§ EXTRACT
⟨
Well, you’re not alone.

Unlike the works of Dr. Suess, Maurice Sendak and Shel Silverstein, this storybook has slipped away into oblivion. Just another lost book that could not withstand the test of time..

but not really.

I loved this book so deeply and completely as a child, but as I grew older.. I started to forget.

I forgot the title. I forgot the stories. I forgot the name of the author..

but I never forgot the illustrations.

Those pictures haunted me.

So, I began a search that would last for 20 years.

I prowled endlessly through the children’s section of every used book store I could find. I had no information on what I was looking for other than the memory of the wondrous images that were burned into my heart.  When eBay came along, I spent thousands of hours searching in the middle of the night.. desperately plugging in keywords in an attempt to describe the pictures I cherished. A pine tree with golden leaves. A dragon and a monkey.

It seemed impossible… but I refused to give up.

To make a long story short, I found the book.
⟩
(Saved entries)
⟨
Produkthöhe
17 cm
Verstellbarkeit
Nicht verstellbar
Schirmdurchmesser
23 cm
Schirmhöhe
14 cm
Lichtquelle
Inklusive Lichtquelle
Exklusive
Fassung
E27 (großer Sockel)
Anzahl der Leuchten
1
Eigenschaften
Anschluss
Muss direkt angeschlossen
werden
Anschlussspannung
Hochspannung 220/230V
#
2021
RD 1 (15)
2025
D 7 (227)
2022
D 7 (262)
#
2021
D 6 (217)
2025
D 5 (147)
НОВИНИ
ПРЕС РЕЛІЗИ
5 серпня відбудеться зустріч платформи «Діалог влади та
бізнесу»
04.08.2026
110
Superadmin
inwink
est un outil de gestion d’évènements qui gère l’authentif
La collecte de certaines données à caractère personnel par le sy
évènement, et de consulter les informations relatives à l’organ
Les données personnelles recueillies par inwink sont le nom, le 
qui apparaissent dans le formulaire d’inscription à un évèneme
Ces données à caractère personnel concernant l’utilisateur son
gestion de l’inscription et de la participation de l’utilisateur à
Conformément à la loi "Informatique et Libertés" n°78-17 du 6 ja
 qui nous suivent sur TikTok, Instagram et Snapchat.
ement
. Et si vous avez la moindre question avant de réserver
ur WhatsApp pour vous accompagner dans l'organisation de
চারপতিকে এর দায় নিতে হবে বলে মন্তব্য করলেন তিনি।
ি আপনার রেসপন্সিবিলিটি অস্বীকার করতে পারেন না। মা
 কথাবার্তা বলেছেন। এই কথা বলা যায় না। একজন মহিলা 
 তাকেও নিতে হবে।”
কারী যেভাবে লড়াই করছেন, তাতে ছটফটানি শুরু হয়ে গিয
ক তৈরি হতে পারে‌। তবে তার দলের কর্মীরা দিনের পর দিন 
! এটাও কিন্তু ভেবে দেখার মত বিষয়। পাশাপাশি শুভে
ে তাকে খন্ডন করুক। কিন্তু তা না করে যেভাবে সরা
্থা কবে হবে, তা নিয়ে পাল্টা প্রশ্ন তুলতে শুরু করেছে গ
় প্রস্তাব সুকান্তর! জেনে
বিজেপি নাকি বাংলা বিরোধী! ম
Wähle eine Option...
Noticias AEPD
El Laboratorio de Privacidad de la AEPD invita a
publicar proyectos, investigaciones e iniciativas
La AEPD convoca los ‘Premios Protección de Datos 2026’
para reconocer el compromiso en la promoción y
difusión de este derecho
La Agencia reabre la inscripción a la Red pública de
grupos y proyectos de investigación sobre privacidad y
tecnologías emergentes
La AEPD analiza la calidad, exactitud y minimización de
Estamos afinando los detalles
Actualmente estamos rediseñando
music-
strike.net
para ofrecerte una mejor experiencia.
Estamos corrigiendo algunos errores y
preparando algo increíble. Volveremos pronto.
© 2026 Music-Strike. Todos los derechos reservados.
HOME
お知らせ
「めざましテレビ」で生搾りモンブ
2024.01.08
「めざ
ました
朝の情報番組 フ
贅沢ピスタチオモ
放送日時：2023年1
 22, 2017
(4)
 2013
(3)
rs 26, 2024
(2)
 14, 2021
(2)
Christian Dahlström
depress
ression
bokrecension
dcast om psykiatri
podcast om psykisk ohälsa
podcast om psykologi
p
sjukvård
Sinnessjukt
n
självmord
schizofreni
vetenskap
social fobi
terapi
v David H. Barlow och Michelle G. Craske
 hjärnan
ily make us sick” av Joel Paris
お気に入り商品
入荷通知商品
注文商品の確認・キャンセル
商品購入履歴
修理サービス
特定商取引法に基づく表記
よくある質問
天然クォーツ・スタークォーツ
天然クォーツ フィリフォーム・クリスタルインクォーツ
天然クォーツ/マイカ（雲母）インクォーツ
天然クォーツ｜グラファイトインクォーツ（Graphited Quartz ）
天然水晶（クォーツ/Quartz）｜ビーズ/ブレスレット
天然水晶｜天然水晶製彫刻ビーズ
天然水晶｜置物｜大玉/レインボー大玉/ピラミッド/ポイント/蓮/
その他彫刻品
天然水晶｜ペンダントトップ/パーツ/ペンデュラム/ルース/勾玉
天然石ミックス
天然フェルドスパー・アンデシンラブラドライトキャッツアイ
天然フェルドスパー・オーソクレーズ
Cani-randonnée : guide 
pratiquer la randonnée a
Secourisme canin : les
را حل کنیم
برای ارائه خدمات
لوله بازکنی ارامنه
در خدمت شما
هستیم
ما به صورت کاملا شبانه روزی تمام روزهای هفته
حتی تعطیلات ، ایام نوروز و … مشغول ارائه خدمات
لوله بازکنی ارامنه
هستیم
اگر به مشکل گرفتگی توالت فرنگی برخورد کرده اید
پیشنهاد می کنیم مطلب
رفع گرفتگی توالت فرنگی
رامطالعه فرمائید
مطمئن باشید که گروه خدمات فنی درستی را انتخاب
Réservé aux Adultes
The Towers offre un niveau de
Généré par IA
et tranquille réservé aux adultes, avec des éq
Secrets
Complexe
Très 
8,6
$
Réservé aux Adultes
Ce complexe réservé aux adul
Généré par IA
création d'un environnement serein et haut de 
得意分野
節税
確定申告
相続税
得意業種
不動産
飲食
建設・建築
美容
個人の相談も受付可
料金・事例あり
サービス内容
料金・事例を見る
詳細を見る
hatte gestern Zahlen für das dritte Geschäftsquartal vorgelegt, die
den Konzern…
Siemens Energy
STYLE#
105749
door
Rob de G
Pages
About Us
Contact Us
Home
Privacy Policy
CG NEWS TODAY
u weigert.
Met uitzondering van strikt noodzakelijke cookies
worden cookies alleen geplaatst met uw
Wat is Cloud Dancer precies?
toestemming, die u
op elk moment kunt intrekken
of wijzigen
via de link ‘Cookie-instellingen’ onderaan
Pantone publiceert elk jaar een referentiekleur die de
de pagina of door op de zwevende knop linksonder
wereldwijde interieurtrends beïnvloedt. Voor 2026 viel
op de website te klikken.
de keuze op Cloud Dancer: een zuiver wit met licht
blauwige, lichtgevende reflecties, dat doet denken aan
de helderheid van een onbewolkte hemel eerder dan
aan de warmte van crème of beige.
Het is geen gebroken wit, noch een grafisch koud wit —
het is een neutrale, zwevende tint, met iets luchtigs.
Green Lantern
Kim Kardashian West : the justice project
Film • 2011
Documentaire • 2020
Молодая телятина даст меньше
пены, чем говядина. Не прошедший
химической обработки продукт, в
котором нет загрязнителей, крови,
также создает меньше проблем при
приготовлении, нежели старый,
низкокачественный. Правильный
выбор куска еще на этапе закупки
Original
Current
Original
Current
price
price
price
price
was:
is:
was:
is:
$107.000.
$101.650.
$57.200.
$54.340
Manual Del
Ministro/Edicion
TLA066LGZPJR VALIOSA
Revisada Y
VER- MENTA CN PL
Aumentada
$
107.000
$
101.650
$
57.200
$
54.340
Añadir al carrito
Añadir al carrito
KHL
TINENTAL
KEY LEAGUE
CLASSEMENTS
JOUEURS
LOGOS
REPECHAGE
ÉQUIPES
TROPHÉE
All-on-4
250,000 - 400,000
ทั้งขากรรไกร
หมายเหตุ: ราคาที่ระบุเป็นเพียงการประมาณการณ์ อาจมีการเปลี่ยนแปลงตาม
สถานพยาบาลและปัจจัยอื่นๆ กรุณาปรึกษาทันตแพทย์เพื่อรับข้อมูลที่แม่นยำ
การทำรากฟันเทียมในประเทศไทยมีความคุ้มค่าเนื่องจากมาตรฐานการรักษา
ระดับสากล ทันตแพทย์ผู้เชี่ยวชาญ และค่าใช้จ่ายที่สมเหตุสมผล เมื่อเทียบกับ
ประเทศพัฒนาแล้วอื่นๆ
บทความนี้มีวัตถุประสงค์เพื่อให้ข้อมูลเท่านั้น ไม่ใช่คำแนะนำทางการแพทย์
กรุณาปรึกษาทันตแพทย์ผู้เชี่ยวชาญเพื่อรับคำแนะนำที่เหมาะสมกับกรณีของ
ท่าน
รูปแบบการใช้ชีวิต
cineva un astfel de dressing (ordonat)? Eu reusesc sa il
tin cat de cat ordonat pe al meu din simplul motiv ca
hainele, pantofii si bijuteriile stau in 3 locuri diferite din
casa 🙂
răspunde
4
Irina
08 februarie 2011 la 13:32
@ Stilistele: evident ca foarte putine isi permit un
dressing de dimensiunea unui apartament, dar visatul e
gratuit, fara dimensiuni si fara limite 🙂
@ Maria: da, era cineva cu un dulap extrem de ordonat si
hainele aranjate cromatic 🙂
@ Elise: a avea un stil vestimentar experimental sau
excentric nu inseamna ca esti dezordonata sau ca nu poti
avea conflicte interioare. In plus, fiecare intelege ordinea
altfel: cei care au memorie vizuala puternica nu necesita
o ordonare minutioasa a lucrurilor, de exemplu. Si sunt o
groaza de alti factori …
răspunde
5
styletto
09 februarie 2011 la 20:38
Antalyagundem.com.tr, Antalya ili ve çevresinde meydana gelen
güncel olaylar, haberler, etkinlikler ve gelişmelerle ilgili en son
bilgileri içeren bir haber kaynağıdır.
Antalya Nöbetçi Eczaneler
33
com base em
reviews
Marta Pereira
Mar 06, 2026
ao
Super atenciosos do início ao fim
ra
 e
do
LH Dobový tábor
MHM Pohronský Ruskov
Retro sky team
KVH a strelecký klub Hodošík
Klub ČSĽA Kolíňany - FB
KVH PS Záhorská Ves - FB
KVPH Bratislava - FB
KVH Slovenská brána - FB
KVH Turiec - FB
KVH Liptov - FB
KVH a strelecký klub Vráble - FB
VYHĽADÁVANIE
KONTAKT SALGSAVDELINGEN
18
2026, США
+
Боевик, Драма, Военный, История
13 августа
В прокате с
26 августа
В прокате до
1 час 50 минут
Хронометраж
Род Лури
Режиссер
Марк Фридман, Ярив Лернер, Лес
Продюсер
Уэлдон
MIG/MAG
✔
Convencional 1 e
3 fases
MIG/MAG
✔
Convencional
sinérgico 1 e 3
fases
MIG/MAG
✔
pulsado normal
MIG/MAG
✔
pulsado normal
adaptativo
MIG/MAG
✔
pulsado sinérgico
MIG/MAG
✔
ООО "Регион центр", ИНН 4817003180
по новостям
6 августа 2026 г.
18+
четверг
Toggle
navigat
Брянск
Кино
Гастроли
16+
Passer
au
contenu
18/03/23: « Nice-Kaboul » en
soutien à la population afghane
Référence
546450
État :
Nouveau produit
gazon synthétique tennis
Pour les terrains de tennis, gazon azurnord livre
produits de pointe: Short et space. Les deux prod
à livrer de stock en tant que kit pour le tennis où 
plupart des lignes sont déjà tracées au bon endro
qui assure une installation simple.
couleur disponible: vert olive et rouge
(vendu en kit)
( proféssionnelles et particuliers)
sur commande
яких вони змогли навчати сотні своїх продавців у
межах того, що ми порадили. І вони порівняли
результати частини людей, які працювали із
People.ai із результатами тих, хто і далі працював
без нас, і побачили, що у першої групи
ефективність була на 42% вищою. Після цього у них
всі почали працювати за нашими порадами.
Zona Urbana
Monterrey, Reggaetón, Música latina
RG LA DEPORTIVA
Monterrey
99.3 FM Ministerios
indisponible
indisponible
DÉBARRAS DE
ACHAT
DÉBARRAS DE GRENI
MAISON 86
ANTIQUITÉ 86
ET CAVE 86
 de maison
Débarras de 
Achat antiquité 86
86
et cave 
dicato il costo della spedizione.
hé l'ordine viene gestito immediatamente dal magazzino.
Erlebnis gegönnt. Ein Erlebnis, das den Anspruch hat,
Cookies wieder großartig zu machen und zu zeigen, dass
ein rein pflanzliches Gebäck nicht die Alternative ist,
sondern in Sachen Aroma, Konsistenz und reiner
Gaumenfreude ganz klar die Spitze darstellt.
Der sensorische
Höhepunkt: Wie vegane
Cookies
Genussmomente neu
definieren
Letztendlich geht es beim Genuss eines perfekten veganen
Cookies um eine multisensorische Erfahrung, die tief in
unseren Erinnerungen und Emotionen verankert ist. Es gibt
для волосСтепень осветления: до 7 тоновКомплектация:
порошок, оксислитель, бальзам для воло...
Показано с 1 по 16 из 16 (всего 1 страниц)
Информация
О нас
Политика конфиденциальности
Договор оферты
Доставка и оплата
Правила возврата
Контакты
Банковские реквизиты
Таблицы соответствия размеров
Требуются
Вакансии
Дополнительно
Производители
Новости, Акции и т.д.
⟩
§ JOB 1
Answer these questions about the lost-storybook account:
(a) What part of the book did the writer never forget?
(b) How many years did the search last?
(c) Which two images did the writer try to describe with keywords on eBay?
§ JOB 2
Carry on the account of the search for the lost storybook, picking up right after its final sentence.

§ ANSWER AREA 1
(a) The illustrations.
(b) 20 years.
(c) A pine tree with golden leaves, and a dragon and a monkey.

§ ANSWER AREA 2
Nowadays, it seems that practically everyone on earth has written a children’s book. In the era of self-publishing and user-friendly illustration programs.. there are authors out there churning out children’s books by the dozens. But, the difference in quality is obvious. I think most people (and children) instinctively know when someone is just “phoning it in”. Nevertheless, by working the system, these savvy authors have helped their books find their way to the top of Amazon’s best-seller lists.

I suppose I could do this too.

But, unlike those masters of marketing and self-promotion, I am not motivated by money.

The ONCE-UPON-A-TIME Storybook was originally published in 1958, and the author and the illustrator of this beloved book are probably long gone.

Maybe they never achieved fame and fortune. Maybe they never realized that their book could create such a lasting impression.

And maybe they never knew that they inspired a child to become an artist.

This is my hope for The Secret Kingdom, and for any other books I plan to create while I still live and breathe.

Every time I see my book in the hands of a child, I am reminded again and again that this is not about me..

and success is not measured in dollar signs.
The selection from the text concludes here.